There are currently three hospitals in Reno Radiological Associates’ immediate service area. One is down to fewer than four radiologists, and the other has about six, all near retirement age. “We are the biggest group by far, and we are all struggling with staffing.”
StatRad also faces heavy demand
Dispenziere also reached out to StatRad, which advertises itself as the second largest teleradiology group in the U.S. He said Monday that the San Diego-based group could begin onboarding Reno Radiological Associates in about 12 months. Two other telerad groups have not yet returned his calls, while a third said they are not accepting new night work. An India-based firm responded immediately, but that raises concerns with ABR certification, Dispenziere said.
StatRad has faced some of the same problems as vRad and others in this space, said President and CEO Claude Hooton, MBA. Imaging volumes continue to increase annually, and the number of providers has “significantly contracted” in the 10 years he’s been at StatRad. This has driven up demand for some of the leading firms.
Further complicating matters, several teleradiology providers were purchased and consolidated in recent years, and “many of the combinations were not successful.” Others have gone out of business due to the increased complexity required to provide teleradiology services, he added.
"Almost all of our clients, primarily radiology groups, are struggling to remain viable with their increasing recruiting challenges."

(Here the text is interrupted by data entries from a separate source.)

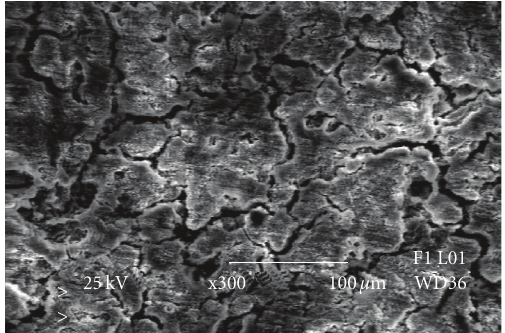
Figure 5: EDAX Analysis of previous Figure 4.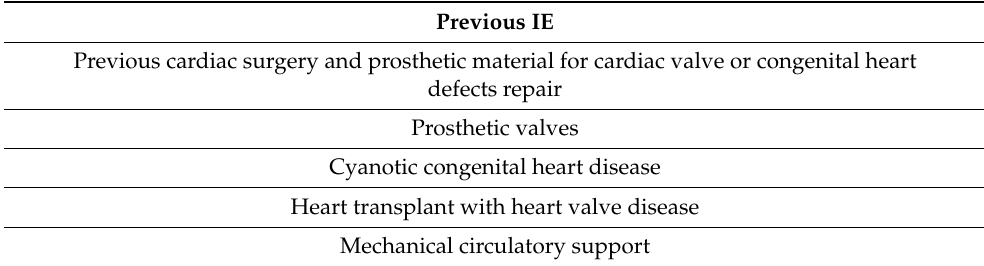
Table 8. Current indications for antibiotic prophylaxis to prevent infective endocarditis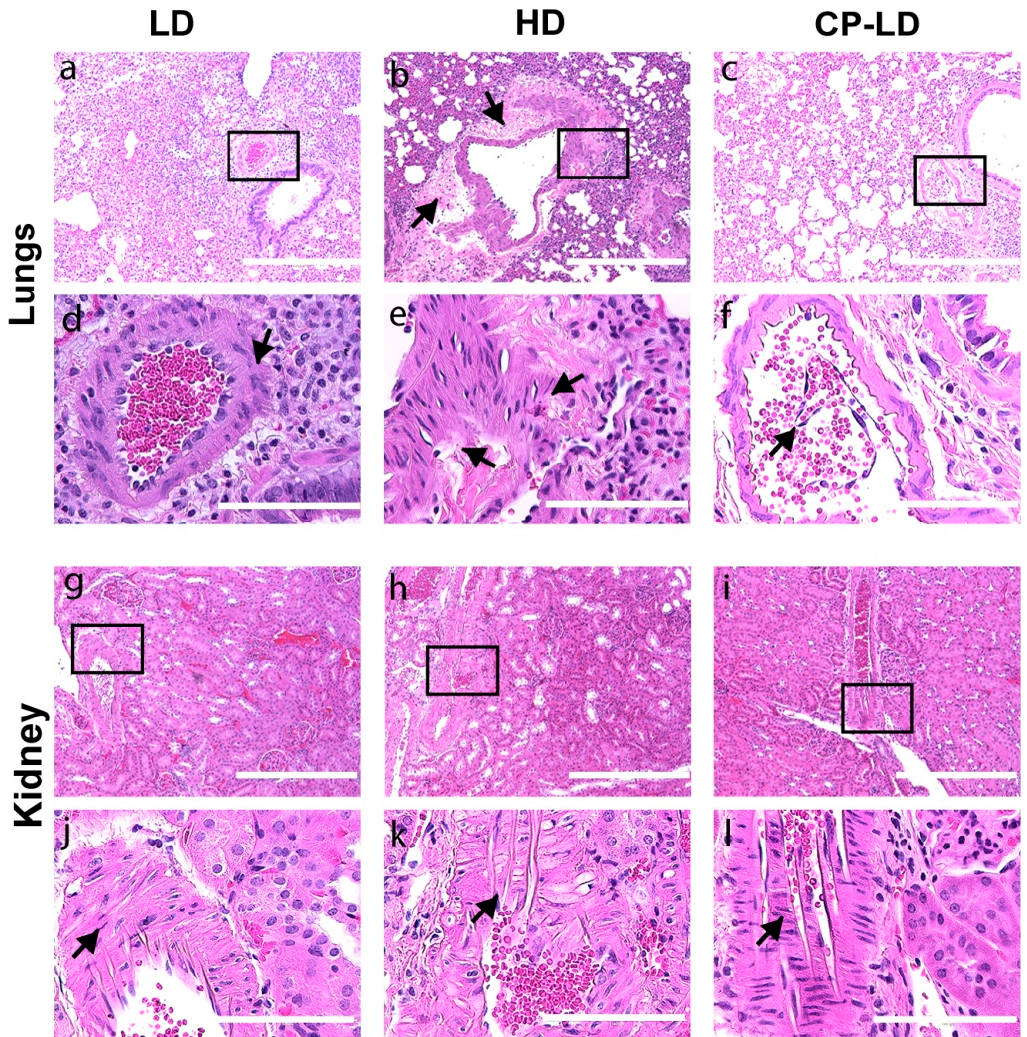
Figure 4. Arteriolar pathology in lungs and kidneys of SARS-CoV-2-infected hamsters. Histopathological analysis of pulmonary parenchyma revealed mild arteriolar smooth muscle hyperplasia ( a ), severe perivasculitis and smooth muscle hyperplasia ( b ; arrows), detachment of endothelial cells into the arteriolar lumen, and mild perivasculitis ( c ) in LD, HD, and CP-LD-infected hamsters, respectively. The images ( d – f ) are a magnification of the boxed area in ( a – c ), respectively. Moderate (LD and CP-LD) ( g , i ) to severe (HD) ( h ) vascular smooth muscle hyperplasia in the renal arterioles in SARS-CoV-2-infected hamsters. The images in ( j , k , l ) are a magnification of the boxed areas in ( g – i ), respectively. The images ( a – c , g – i ) are 100 × , and ( d – f , j – l ) are 400 × magnifications (marked in 100 × images). Scale bar represents 100 µ m ( d – f , j – l ) or 400 µ m ( a – c , g – i ).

Claude Hooton, MBA, president and CEO, StatRad
“While the rad shortage is the most impactful issue, the IT requirements have also become dramatically more challenging. As the industry has transitioned to providing final reads, the HL7 interface support, payer credentialing and time to read have made it more difficult to provide service,” Hooton told Radiology Business by email. “Furthermore, firms in our space must have a strategic focus on cybersecurity that was not necessary even 5-7 years ago. All of this requires investment in technology and specialized personnel.”
These considerations contributed to StatRad’s decision to sell to Australia-based I-MED, a deal that was finalized July 1. Client requests in August remain at an “all time high” for providers like StatRad and vRad, Hooton said.
“Exacerbating the issue is the fact that almost all of our clients, primarily radiology groups, are struggling to remain viable with their increasing recruiting challenges. Many of our clients would like us to take on more hours, especially on weekends,” he said.
Recruiting has remained strong, with StatRad interviewing about 400 physicians in 2023 and bringing aboard about 5%. The company “will always speak with any potential client to determine if they may be a fit as a partner.” But top priority in such conversations is the ability to maintain quality and turnaround times.
“Becoming a new client typically requires a longer waiting period than they would like to go-live. These lead times are primarily driven by radiologist staffing needs and increased delays in credentialing and licensing that have still not recovered from the impacts of the COVID pandemic,” Hooton said.